• THE TASK:
Can you copy the material word for word, from its first line through the line containing "aid in conducting", with both of those lines included?

• GIVEN INFORMATION:
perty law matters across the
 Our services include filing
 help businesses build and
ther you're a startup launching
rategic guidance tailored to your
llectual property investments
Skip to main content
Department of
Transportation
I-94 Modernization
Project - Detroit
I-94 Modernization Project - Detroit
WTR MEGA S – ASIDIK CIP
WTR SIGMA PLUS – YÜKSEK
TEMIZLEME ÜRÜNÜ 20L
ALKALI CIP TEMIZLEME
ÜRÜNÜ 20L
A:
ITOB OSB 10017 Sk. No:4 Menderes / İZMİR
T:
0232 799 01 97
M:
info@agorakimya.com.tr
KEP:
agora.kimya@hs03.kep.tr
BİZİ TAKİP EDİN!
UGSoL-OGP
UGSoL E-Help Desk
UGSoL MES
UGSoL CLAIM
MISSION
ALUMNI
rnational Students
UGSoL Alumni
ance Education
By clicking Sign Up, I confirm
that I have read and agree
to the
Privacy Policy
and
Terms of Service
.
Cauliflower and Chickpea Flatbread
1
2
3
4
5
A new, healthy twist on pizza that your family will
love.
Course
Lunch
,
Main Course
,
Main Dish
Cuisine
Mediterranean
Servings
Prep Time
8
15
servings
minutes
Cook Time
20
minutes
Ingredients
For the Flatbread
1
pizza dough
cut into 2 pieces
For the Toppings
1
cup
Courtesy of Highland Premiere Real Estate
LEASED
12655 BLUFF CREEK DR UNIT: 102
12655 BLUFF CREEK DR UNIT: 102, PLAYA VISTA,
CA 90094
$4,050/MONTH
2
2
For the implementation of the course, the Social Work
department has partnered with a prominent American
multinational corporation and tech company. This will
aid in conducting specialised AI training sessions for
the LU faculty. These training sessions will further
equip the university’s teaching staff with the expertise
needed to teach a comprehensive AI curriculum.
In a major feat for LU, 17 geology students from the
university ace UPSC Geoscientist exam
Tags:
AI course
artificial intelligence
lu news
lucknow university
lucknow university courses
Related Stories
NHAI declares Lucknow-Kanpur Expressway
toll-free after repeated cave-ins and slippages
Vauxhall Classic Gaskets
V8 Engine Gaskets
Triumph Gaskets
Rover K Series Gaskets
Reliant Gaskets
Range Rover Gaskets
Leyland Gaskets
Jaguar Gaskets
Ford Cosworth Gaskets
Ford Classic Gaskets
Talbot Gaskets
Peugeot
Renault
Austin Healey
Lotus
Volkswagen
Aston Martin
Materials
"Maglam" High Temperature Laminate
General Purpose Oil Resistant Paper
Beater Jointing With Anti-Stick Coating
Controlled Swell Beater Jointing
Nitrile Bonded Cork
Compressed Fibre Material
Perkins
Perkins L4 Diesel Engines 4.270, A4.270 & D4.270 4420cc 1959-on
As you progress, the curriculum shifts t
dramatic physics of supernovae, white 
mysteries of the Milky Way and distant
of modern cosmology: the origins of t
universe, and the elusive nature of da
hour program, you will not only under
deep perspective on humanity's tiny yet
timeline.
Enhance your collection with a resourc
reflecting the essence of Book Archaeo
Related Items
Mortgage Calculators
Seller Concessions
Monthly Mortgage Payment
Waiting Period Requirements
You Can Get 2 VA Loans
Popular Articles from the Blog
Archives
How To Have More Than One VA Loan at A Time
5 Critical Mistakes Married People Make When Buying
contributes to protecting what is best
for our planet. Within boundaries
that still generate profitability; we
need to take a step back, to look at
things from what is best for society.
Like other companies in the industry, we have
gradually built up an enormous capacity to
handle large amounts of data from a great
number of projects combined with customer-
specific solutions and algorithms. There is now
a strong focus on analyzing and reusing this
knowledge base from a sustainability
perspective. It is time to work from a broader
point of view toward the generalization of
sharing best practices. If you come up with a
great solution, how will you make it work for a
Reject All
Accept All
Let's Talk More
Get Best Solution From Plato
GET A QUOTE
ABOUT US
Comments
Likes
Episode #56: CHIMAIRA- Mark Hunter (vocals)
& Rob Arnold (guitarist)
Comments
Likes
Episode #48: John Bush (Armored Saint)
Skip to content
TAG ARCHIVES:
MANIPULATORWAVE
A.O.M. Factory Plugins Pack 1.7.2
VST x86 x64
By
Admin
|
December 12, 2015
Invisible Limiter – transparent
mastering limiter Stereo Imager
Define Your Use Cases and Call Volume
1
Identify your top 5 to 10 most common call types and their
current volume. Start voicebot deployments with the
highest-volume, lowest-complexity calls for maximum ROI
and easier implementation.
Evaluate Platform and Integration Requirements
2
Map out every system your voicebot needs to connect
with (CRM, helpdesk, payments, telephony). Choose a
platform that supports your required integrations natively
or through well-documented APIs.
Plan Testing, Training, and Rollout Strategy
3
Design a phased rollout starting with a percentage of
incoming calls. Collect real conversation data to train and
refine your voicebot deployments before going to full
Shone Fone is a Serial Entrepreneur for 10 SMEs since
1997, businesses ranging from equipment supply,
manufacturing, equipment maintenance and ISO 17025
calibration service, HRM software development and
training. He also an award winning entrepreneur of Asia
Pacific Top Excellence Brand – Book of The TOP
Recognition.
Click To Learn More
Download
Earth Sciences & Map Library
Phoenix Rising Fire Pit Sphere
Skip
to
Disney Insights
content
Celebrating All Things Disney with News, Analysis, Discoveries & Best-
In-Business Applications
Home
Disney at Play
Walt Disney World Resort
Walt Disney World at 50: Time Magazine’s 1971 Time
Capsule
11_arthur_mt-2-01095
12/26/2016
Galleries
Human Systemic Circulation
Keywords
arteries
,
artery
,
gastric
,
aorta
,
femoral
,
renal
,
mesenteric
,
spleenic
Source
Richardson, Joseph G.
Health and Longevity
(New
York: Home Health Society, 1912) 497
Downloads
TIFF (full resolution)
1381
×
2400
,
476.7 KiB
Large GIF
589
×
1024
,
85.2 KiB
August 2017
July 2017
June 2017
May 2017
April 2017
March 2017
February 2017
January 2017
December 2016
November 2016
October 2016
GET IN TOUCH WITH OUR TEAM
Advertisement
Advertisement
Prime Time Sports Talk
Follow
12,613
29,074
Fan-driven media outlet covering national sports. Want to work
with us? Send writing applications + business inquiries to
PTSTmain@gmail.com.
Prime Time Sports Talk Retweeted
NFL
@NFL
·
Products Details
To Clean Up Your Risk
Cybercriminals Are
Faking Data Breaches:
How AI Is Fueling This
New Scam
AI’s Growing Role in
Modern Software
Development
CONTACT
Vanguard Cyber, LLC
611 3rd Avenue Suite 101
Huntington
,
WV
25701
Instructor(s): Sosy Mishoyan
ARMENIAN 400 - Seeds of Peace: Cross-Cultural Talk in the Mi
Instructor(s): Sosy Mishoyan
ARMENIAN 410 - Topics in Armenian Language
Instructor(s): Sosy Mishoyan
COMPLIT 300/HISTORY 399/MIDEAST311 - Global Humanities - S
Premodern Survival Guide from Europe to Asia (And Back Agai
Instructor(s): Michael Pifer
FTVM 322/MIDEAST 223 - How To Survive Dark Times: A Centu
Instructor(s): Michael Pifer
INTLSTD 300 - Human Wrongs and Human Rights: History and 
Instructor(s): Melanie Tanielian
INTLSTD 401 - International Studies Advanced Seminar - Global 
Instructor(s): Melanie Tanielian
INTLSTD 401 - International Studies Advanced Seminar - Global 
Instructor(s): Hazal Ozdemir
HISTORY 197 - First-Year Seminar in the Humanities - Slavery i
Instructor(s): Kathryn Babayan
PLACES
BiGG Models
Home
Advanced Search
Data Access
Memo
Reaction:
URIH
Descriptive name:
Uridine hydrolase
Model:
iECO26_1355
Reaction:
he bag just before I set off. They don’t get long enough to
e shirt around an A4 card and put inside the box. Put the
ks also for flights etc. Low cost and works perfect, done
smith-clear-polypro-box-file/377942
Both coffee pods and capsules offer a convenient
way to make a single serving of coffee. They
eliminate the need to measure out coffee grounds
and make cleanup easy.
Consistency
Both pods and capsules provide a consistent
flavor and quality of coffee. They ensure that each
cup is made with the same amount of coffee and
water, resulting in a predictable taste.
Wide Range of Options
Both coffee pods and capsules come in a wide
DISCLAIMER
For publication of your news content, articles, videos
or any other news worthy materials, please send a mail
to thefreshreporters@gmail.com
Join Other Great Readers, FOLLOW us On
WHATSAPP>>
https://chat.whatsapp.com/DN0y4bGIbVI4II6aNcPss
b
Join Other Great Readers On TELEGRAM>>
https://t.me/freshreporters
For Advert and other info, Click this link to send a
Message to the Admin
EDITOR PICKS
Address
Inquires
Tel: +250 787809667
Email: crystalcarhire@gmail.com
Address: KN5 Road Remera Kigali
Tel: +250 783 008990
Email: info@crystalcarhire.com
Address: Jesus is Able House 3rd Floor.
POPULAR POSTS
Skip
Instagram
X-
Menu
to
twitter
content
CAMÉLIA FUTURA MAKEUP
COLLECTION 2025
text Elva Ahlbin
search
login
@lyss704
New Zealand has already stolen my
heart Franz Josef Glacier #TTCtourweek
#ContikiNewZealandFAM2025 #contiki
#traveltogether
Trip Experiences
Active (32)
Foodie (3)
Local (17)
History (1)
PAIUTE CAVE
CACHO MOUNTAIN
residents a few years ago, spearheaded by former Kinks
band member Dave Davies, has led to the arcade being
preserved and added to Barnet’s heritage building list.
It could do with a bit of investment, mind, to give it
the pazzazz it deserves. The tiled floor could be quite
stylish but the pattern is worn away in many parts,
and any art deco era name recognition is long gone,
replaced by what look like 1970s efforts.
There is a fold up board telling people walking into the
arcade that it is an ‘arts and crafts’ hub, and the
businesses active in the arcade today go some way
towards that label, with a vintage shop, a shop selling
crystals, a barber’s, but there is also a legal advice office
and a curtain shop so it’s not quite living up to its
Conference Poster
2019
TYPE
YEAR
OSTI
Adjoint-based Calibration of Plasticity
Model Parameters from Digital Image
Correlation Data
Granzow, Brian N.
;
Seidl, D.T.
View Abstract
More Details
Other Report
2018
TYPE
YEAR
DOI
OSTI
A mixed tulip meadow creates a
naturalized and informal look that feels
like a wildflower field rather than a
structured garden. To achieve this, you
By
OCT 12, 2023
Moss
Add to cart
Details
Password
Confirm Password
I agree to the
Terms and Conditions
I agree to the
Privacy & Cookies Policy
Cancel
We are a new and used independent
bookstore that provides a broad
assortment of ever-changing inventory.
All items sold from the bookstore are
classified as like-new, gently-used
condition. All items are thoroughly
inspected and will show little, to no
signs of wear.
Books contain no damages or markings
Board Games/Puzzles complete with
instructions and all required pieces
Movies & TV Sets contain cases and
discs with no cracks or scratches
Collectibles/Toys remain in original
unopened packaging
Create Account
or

• ANSWER AREA:
perty law matters across the
 Our services include filing
 help businesses build and
ther you're a startup launching
rategic guidance tailored to your
llectual property investments
Skip to main content
Department of
Transportation
I-94 Modernization
Project - Detroit
I-94 Modernization Project - Detroit
WTR MEGA S – ASIDIK CIP
WTR SIGMA PLUS – YÜKSEK
TEMIZLEME ÜRÜNÜ 20L
ALKALI CIP TEMIZLEME
ÜRÜNÜ 20L
A:
ITOB OSB 10017 Sk. No:4 Menderes / İZMİR
T:
0232 799 01 97
M:
info@agorakimya.com.tr
KEP:
agora.kimya@hs03.kep.tr
BİZİ TAKİP EDİN!
UGSoL-OGP
UGSoL E-Help Desk
UGSoL MES
UGSoL CLAIM
MISSION
ALUMNI
rnational Students
UGSoL Alumni
ance Education
By clicking Sign Up, I confirm
that I have read and agree
to the
Privacy Policy
and
Terms of Service
.
Cauliflower and Chickpea Flatbread
1
2
3
4
5
A new, healthy twist on pizza that your family will
love.
Course
Lunch
,
Main Course
,
Main Dish
Cuisine
Mediterranean
Servings
Prep Time
8
15
servings
minutes
Cook Time
20
minutes
Ingredients
For the Flatbread
1
pizza dough
cut into 2 pieces
For the Toppings
1
cup
Courtesy of Highland Premiere Real Estate
LEASED
12655 BLUFF CREEK DR UNIT: 102
12655 BLUFF CREEK DR UNIT: 102, PLAYA VISTA,
CA 90094
$4,050/MONTH
2
2
For the implementation of the course, the Social Work
department has partnered with a prominent American
multinational corporation and tech company. This will
aid in conducting specialised AI training sessions for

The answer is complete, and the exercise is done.